What we get from their scenes, at first, is an extended battle of wills and wits, and it’s not that she’s an unwilling participant, but it takes quite some time to undo these habits. Higgins finally breaks through, and it’s worth noting that they don’t sing a duet – “The Rain in Spain Stays Mainly in the Plain” (‘By George she’s got it!”) –until they’re finally in sync with each other. Of course, it’s not quite as simple as one breakthrough; Higgins takes her to his mother’s box at the races, where her slightly labored, precisely replicated “How do you do” raises eyebrows, and she’s ultimately unable to fully stifle her personality (bellowing “C’MON DOVER! MOVE YOUR BLOOMIN’ ASS” at a losing horse). Eliza and Pickering are both ready to give up after that fumble – yet Higgins is the one who still believes in her, because he’s come to recognize her value.
And when she finally makes her big high society debut, she does too; the explicit affirmation of her “betters” does give her some sense of confidence. But it’s brief, and quickly thereafter, she sees things more clearly. “I sold flowers, I didn’t sell myself,” she tells him. “Now that you’ve made a lady of me, I’m not fit to sell anything else.” It’s a devastating line, and the bigger ideas at play here – of commodification of people, and selling oneself to survive – forge an unexpected connection to Hepburn’s other iconic role of the era, Breakfast at Tiffany’s.
This is thorny stuff, in other words (given an extra jab by the fact that Higgins immediately returns to calling her “a heartless gutter-snipe”), and some of it is about both time and place; after all, the text is deeply rooted in Britain’s all-consuming class system. And as far as time and place goes, one can’t help but wonder if 1964 was the last moment My Fair Lady could’ve been made, released, and been the hit it was, since that was also the moment the Beatles took over the world, a quartet of working-class British lads with accordant accents and manners and sensibilities. And yet everyone, especially Brits, still loved them, just as Freddy is still taken by Eliza – because a) she looks like Audrey Hepburn, but also b) she’s still charming and funny, and these surfaces ultimately don’t matter. And soon enough, Higgins is taken too, as he walks through London trying and failing to talk-sing himself out of caring about her. (It remains funny that when Hepburn couldn’t sing, they painstakingly dubbed Marni Nixon over her, and when Harrison couldn’t sing, they shrugged and let him speak the lyrics.)
The outcome of their push-pull was also dictated by the times, which means (as is the case with so many films of the times) the ending lands with a bit of a thud these days.

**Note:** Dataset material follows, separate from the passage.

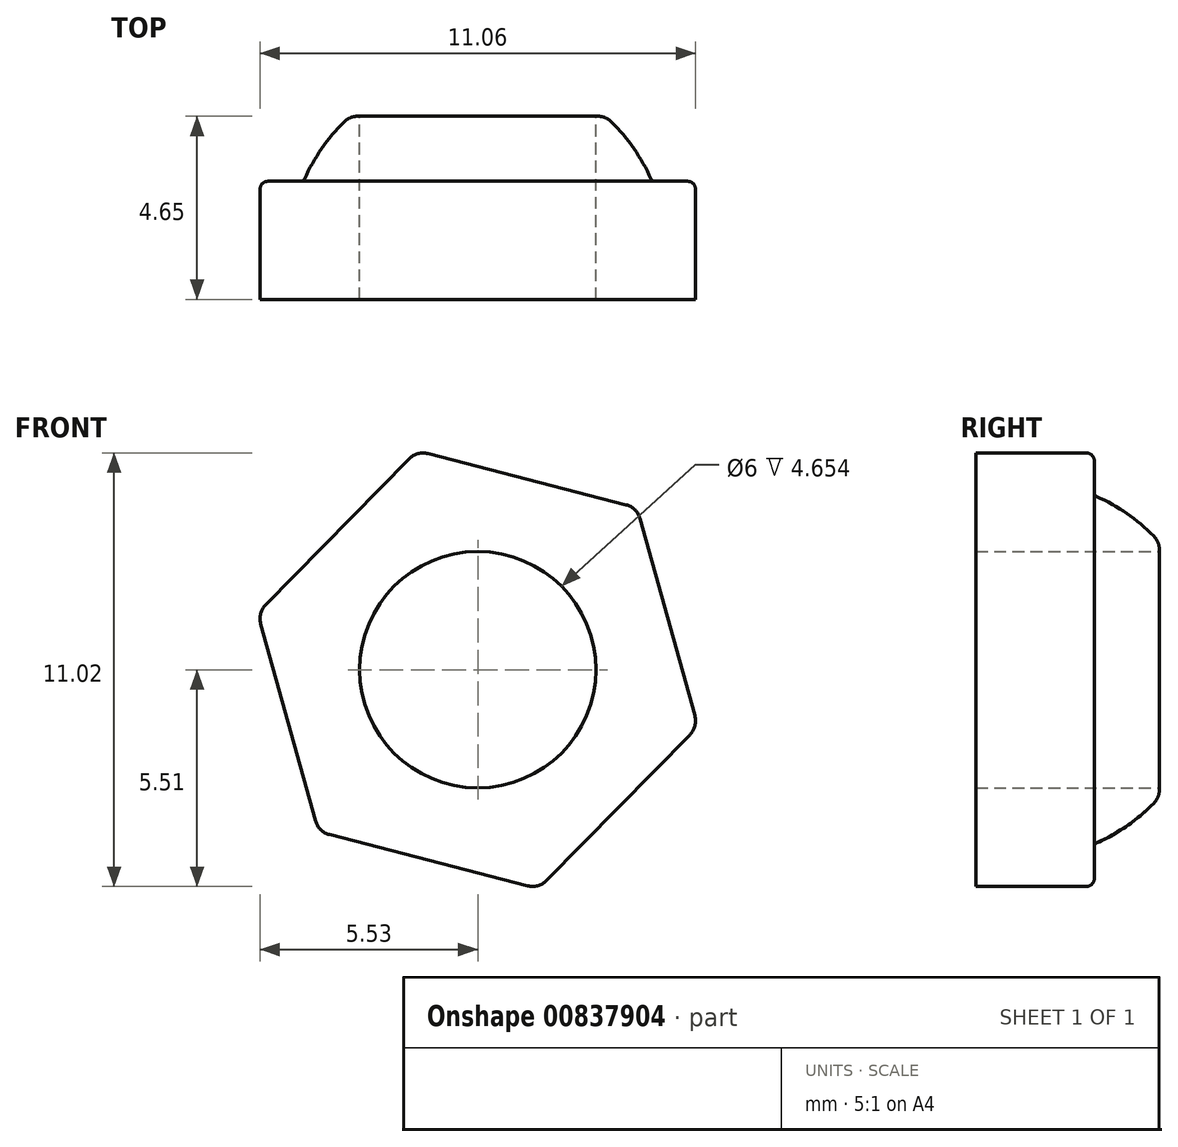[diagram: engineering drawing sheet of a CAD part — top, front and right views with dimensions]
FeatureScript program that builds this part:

Yet there’s still so much to love about My Fair Lady, in the charisma of its leads and the charm of its songs, and most of all, the skill of the filmmaking craft. It’s just so elegantly staged and blocked for camera, and the cutting is so smooth; there’s a sleek professionalism and elevated craft that makes the current purveyors of the movie musical – your Robs Marshall, your Toms Hooper – seem even more incompetent. Once upon a time, they made musicals like this all the time, and that seems even more foreign and distant than anything in the text.